Problem to solve – Find the line containing "left ear: (1185, 465)" in the records below. Copy exactly that line and each one after it, ending at the line containing "nose: (1181, 465)", and nothing more.

Records for processing –
----

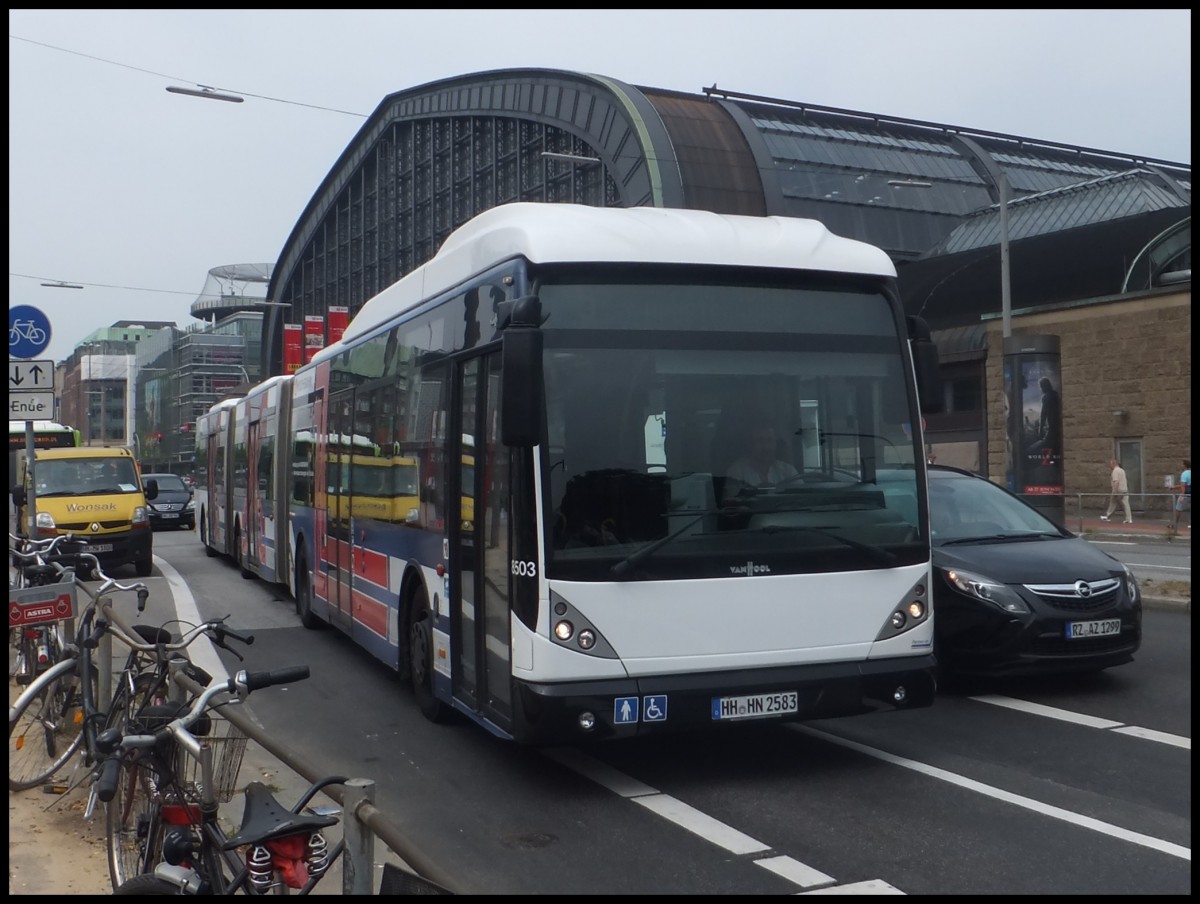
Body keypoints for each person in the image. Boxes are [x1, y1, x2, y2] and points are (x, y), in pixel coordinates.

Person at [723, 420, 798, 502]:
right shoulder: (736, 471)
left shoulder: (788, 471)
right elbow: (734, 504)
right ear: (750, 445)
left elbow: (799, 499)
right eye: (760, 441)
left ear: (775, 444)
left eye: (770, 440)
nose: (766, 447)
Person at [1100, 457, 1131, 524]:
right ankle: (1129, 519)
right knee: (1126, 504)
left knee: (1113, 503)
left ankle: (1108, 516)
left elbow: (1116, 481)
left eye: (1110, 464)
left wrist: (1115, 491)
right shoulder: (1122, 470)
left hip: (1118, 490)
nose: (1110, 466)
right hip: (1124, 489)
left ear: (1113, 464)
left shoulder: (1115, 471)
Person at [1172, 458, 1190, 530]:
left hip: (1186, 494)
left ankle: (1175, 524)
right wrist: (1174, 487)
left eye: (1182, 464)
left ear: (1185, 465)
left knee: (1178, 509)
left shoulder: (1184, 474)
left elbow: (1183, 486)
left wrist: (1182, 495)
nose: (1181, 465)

----

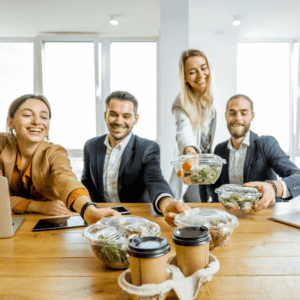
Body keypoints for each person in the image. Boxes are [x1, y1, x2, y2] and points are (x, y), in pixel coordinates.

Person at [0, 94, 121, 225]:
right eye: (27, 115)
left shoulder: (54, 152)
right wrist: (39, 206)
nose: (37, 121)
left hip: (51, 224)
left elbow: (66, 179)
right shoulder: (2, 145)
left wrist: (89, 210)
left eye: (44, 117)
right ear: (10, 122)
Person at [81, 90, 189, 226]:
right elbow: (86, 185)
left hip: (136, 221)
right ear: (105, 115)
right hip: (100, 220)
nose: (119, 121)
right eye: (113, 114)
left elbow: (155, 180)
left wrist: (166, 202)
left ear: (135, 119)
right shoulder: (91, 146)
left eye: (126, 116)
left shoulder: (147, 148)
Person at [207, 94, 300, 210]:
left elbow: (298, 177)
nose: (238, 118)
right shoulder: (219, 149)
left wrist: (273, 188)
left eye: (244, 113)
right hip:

----

Output below –
left ear: (1185, 465)
left knee: (1178, 509)
left shoulder: (1184, 474)
left elbow: (1183, 486)
left wrist: (1182, 495)
nose: (1181, 465)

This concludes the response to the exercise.